**DATA PROVIDED:**
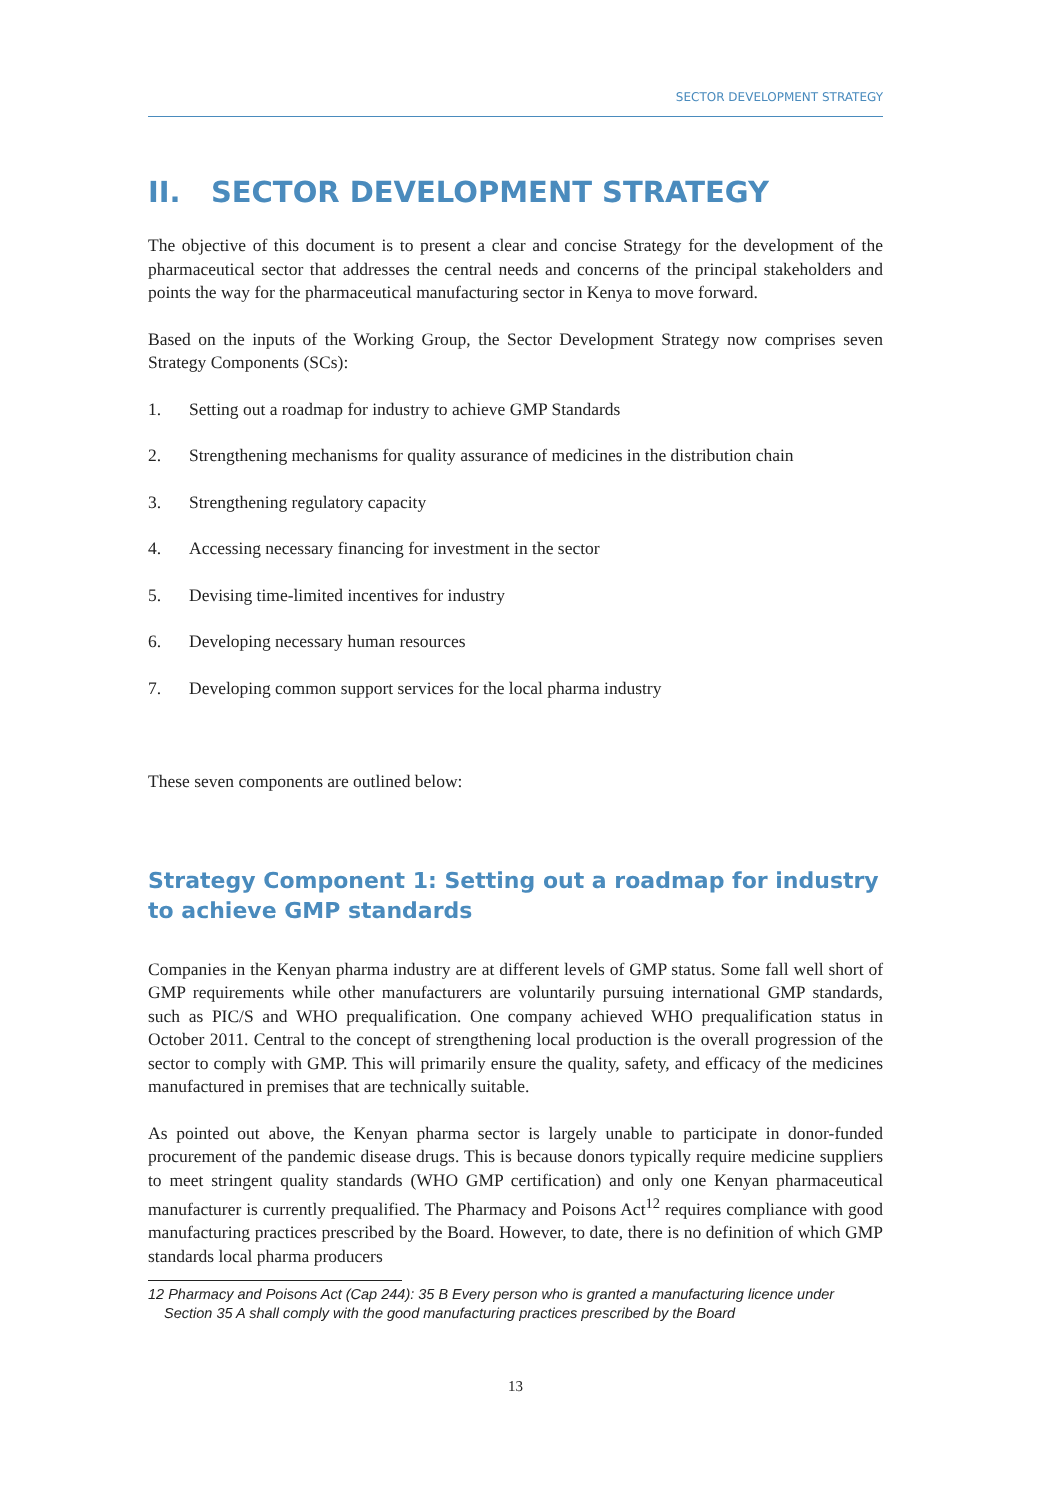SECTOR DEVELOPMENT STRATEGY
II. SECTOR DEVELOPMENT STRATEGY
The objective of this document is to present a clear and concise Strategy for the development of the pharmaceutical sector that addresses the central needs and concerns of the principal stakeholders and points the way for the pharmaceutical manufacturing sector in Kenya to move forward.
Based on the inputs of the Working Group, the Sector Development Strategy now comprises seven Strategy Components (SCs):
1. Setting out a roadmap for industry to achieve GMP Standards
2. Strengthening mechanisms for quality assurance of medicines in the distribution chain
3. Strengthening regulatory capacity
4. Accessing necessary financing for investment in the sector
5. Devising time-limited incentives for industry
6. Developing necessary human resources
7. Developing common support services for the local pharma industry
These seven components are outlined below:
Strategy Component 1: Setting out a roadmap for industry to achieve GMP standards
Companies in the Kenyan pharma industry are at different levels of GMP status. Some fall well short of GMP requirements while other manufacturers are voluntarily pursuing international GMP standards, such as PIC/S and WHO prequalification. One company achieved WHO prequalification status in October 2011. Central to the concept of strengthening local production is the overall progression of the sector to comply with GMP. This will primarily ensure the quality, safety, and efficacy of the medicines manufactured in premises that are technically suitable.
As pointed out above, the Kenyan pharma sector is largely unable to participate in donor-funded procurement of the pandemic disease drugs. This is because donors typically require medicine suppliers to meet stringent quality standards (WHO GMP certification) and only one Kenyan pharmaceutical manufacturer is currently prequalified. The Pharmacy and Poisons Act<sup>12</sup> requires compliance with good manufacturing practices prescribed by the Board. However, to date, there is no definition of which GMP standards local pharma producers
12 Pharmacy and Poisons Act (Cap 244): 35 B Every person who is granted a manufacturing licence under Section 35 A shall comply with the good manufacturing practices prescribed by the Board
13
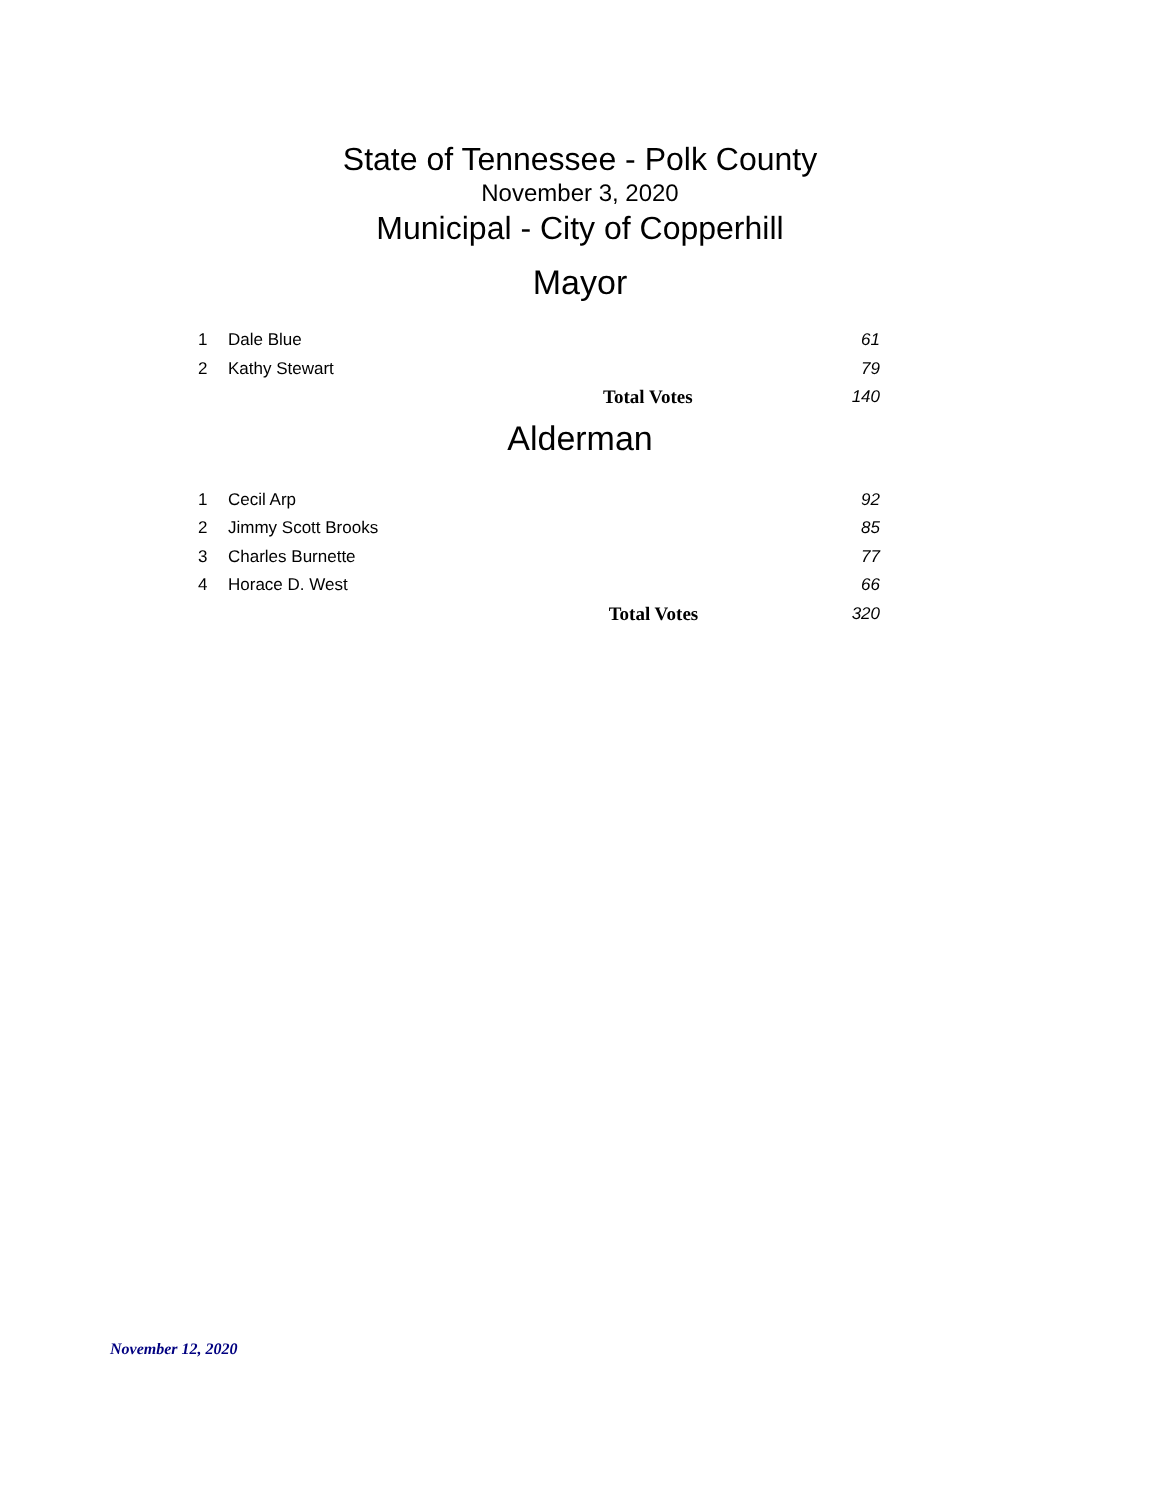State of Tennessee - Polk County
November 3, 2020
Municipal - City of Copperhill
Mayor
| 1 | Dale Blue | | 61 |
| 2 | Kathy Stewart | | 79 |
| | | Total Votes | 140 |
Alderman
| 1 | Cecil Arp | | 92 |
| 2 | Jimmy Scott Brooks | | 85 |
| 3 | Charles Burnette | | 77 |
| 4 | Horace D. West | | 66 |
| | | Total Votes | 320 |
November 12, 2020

**REQUIREMENT:** Set down exactly and only the lines from the start of the entries above through the line containing "As pointed out", both ends included, omitting the pictures.

**RESULT OF THE EXERCISE:**
SECTOR DEVELOPMENT STRATEGY
II. SECTOR DEVELOPMENT STRATEGY
The objective of this document is to present a clear and concise Strategy for the development of the pharmaceutical sector that addresses the central needs and concerns of the principal stakeholders and points the way for the pharmaceutical manufacturing sector in Kenya to move forward.
Based on the inputs of the Working Group, the Sector Development Strategy now comprises seven Strategy Components (SCs):
1. Setting out a roadmap for industry to achieve GMP Standards
2. Strengthening mechanisms for quality assurance of medicines in the distribution chain
3. Strengthening regulatory capacity
4. Accessing necessary financing for investment in the sector
5. Devising time-limited incentives for industry
6. Developing necessary human resources
7. Developing common support services for the local pharma industry
These seven components are outlined below:
Strategy Component 1: Setting out a roadmap for industry to achieve GMP standards
Companies in the Kenyan pharma industry are at different levels of GMP status. Some fall well short of GMP requirements while other manufacturers are voluntarily pursuing international GMP standards, such as PIC/S and WHO prequalification. One company achieved WHO prequalification status in October 2011. Central to the concept of strengthening local production is the overall progression of the sector to comply with GMP. This will primarily ensure the quality, safety, and efficacy of the medicines manufactured in premises that are technically suitable.
As pointed out above, the Kenyan pharma sector is largely unable to participate in donor-funded procurement of the pandemic disease drugs. This is because donors typically require medicine suppliers to meet stringent quality standards (WHO GMP certification) and only one Kenyan pharmaceutical manufacturer is currently prequalified. The Pharmacy and Poisons Act<sup>12</sup> requires compliance with good manufacturing practices prescribed by the Board. However, to date, there is no definition of which GMP standards local pharma producers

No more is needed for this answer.